Umbilical blood flow does not mix with the pregnant mother's blood flow. Blood from the fetus flows through the body infusing cells with oxygen until it is depleted. It also picks up waste materials like carbon dioxide. This de-oxygenated blood then makes its way into the placental membrane. The placenta is a flat organ which contains several blood vessels that is attached to the wall of the uterus.

Within the placenta, vessels from the umbilical cord and those from the mother intertwine very close together. Oxygen from the mother's blood diffuses into the umbilical blood flow and waste materials from the fetus enter the mother's bloodstream in the same way. This allows the baby to receive oxygenated blood from the mother while also releasing waste materials.


The umbilical blood flow within the fetal body is different than the blood flow inside of a fully developed infant who has already been born. Since the lungs are nonfunctional, they do not need as much oxygenated blood in order to continue development. For this reason, blood flow bypasses the lungs and liver, which is also not yet functioning, through an opening between the left and right sides of the heart. This opening closes soon after birth once the infant is breathing adequately.

Because the umbilical blood flow is the fetal lifeline, problems within the system of oxygen exchange and waste removal between infant and mother can be fatal to the developing infant. There are various issues which can impact the cord or placenta. The most common problems are placental detachment and prolapsed cord, both of which are potential causes of miscarriage or fetal death.

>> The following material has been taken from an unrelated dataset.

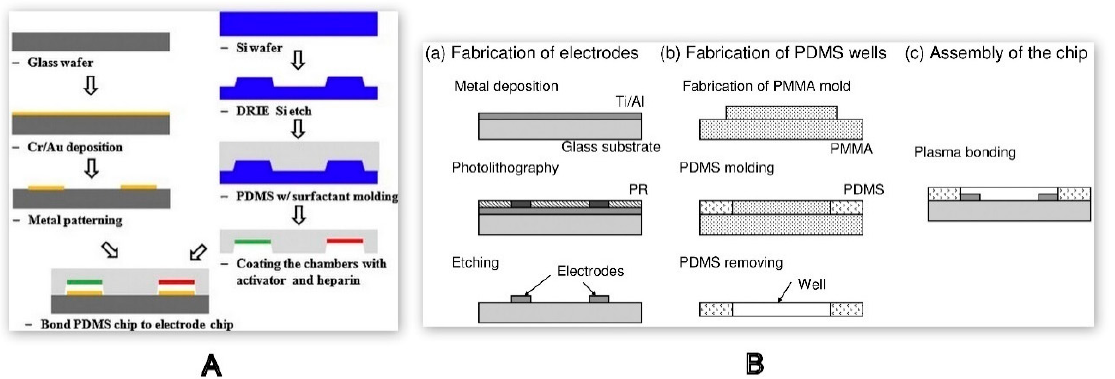
Figure 12. ( A ) Illustration of the fabrication process of a microfluidic chip using a glass wafer for electrode deposition and a silicon wafer for PDMS microchannel formation [22]. ( B ) Fabrication process for an electrochemical impedance-based blood coagulation device using photolithography. Taken with permission from [42].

In some cases the placenta prematurely detaches from the wall of the uterus, either entirely or partially. Sometimes if the detachment is partial, the pregnancy can be saved if the placenta is still connected enough to allow proper blood flow. Another problem which sometimes occurs is prolapse, or a pinched cord. This refers to when the umbilical becomes knotted, collapsed, or twisted and prevents blood flow from occurring properly.